▶ **Приведённый фрагмент**
· · · · ·

Та же мысль высказана В. В. Розановым в газете «Новое время» в заметке, предваряющей публикацию статьи проф. Н. К. Никольского «Почему 32?»: «Группа молодых священников. стала говорить на “Пастырских собраниях петербургского духовенства” о необходимости священникам дать больше сердца и слова теперешним событиям. Группа эта выделилась из пастырского собрания, жестко-консервативного по своему составу и взглядам, стала собираться самостоятельно и начала обдумывать положение духовенства»[102].

Упоминает пастырские собрания как один из внутренних мотивов для собирания группы и проф. – свящ. М. И. Горчаков, один из тех, кто подписал обращение петербургских священников к митр. Антонию: «И этот упрек, который со всех сторон бросали им, был новым оскорблением, переполнившим чашу. В пастырском собрании стали громче раздаваться голоса о том, что церковь не свободна»[103].

· · · · ·

▶ **Исходные записи**

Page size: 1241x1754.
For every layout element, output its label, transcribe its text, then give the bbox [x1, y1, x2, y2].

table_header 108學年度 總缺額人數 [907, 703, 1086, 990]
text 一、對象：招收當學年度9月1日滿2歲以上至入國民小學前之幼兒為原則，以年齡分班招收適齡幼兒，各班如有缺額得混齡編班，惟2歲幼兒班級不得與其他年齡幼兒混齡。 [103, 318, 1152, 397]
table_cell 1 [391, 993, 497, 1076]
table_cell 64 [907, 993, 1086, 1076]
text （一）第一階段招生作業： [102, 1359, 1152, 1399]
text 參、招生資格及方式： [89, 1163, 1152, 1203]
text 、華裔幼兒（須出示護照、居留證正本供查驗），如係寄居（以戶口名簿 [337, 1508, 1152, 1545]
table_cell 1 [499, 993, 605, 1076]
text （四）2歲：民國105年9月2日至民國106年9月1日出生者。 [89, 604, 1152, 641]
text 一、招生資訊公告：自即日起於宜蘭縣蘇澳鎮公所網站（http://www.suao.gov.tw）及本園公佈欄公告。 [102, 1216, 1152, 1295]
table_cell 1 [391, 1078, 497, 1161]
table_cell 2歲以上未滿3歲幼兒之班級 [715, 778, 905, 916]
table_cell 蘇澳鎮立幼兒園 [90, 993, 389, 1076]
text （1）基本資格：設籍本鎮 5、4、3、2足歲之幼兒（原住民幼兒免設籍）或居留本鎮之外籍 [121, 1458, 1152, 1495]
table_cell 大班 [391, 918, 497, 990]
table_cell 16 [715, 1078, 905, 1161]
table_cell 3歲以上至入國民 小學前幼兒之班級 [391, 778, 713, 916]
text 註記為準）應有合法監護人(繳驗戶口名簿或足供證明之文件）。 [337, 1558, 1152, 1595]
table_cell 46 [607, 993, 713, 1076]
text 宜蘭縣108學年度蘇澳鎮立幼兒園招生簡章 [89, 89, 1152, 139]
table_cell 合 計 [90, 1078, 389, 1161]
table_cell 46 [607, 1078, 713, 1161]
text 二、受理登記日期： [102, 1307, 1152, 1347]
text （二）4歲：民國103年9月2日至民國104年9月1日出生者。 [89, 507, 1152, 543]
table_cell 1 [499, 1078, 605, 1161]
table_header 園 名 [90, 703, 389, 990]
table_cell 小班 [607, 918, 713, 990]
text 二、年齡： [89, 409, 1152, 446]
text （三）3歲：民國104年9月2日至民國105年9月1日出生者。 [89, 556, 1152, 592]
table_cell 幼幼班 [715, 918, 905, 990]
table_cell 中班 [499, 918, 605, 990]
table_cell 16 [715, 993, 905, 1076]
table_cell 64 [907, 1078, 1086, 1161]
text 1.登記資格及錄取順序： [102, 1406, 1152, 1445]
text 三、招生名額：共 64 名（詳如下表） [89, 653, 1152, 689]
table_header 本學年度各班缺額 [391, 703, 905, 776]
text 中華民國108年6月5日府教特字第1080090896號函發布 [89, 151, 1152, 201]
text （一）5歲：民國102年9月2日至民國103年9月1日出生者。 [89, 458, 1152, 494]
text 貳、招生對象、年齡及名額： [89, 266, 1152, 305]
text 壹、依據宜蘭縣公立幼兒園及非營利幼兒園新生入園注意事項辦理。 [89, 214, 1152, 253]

· · · · ·

▶ **Задания**
A. Напечатайте целиком фрагмент о пастырских собраниях петербургского духовенства, не меняя в нём ни слова.
B. Выведите без изменений всё, что идёт в записях от самого начала вниз до строки, содержащей «For every layout», включительно.
Фрагмент и записи представляют собой отдельные, не связанные друг с другом материалы.

▶ **Ответы на задания**
A.
Та же мысль высказана В. В. Розановым в газете «Новое время» в заметке, предваряющей публикацию статьи проф. Н. К. Никольского «Почему 32?»: «Группа молодых священников. стала говорить на “Пастырских собраниях петербургского духовенства” о необходимости священникам дать больше сердца и слова теперешним событиям. Группа эта выделилась из пастырского собрания, жестко-консервативного по своему составу и взглядам, стала собираться самостоятельно и начала обдумывать положение духовенства»[102].

Упоминает пастырские собрания как один из внутренних мотивов для собирания группы и проф. – свящ. М. И. Горчаков, один из тех, кто подписал обращение петербургских священников к митр. Антонию: «И этот упрек, который со всех сторон бросали им, был новым оскорблением, переполнившим чашу. В пастырском собрании стали громче раздаваться голоса о том, что церковь не свободна»[103].

B.
Page size: 1241x1754.
For every layout element, output its label, transcribe its text, then give the bbox [x1, y1, x2, y2].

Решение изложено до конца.